French financial system resilient amid sovereign debt and AI risks
The French financial system remains resilient despite increased risks from sovereign debt, highly valued AI assets, and non-bank financial intermediaries. The Banque de France's December 2025 report highlights these vulnerabilities alongside robust banks and insurers.
Fiscal deficits weigh on financing conditions
Elevated public financing requirements globally are driving an increase in sovereign bond supply and rising long-term rates.
In France, a weakened fiscal trajectory continues to weigh on financing conditions, despite the market remaining liquid in 2025. The report warns that a lack of sufficient deficit reduction below 5% could erode supporting factors for French sovereign debt, risking deviation from the excessive deficit procedure and further rating downgrades.
Such a scenario could lead to higher volatility and reduced liquidity, potentially amplified by procyclical actors like hedge funds.
Deteriorating sovereign debt conditions could spill over to French banks and corporations, impacting interest expenses and investment.
Ensuring a sustainable debt trajectory is essential, especially with high issuance volumes expected in the euro area in 2026.
AI valuations spark market uncertainty
Equity markets, especially in the US, exhibit historically high valuations, primarily driven by optimistic forecasts for AI company earnings.
Doubts about this dynamic intensified in late 2025, leading to increased concentration in equity market capitalization.
A sudden market correction, potentially triggered by a revision of technology stock profitability outlooks, could be disorderly and contagious, amplified by non-bank financial intermediaries.

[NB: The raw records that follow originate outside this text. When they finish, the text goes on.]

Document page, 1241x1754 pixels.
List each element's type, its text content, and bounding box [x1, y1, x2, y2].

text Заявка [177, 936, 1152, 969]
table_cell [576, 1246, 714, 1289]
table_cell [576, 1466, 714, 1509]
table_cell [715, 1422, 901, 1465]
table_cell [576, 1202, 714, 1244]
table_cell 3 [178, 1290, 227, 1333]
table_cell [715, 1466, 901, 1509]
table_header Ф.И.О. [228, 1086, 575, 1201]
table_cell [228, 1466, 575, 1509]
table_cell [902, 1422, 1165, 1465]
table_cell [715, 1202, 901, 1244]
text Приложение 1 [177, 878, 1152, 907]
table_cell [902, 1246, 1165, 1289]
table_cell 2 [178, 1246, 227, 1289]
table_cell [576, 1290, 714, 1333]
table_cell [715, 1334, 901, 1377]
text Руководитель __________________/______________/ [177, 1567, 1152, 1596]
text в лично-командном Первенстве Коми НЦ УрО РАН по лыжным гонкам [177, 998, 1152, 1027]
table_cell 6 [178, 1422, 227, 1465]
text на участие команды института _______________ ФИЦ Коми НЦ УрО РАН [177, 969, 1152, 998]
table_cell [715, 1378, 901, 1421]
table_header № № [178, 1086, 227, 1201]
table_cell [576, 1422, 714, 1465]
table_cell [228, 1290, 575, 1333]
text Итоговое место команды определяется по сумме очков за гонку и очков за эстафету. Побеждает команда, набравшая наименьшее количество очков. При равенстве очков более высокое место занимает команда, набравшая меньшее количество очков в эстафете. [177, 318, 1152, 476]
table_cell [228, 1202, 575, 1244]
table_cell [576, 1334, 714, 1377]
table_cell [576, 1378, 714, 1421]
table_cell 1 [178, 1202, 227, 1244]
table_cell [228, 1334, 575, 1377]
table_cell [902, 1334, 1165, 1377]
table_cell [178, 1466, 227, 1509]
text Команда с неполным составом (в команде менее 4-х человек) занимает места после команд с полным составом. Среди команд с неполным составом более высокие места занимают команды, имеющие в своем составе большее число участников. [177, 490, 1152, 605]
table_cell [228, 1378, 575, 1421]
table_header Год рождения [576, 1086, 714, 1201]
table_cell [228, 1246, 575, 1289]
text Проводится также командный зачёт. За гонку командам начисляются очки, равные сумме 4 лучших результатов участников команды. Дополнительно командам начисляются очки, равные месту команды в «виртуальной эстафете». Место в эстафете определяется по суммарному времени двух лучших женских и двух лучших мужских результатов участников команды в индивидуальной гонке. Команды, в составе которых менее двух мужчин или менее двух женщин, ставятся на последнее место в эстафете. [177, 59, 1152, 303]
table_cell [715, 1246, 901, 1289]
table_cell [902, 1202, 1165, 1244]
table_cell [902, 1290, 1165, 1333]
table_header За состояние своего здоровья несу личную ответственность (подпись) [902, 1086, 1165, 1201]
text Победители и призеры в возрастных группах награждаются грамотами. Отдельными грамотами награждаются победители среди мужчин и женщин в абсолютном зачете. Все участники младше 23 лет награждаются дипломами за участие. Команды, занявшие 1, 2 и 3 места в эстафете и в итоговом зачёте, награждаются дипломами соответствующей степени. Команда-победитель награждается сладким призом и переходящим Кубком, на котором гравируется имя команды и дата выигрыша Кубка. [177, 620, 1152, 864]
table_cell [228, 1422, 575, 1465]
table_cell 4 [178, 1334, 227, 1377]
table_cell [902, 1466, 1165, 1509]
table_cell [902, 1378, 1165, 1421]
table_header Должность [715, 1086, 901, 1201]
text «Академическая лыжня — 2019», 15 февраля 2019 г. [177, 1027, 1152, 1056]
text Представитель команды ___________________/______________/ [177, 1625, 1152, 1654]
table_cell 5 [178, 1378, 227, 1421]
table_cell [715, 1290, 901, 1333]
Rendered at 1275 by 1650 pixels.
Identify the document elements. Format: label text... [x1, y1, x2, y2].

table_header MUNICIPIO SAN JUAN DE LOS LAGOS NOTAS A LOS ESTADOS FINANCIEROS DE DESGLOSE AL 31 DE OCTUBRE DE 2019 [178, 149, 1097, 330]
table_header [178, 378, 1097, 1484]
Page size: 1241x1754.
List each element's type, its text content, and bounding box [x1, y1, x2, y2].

Crypto-asset markets also remained highly volatile, with total market capitalization falling 24% between September and December 2025. The boom in US dollar-based stablecoins continued, reaching USD 298 billion by January 2026, highlighting growing interconnections with traditional finance.
Resilience tested by familiar threats
The report underscores France's financial resilience, yet it highlights persistent, well-known vulnerabilities.
While short-term trade policy uncertainties have eased, the underlying risks from sovereign debt and overvalued tech assets remain critical.
This suggests a cautious outlook is warranted, as external shocks could quickly expose these fragilities.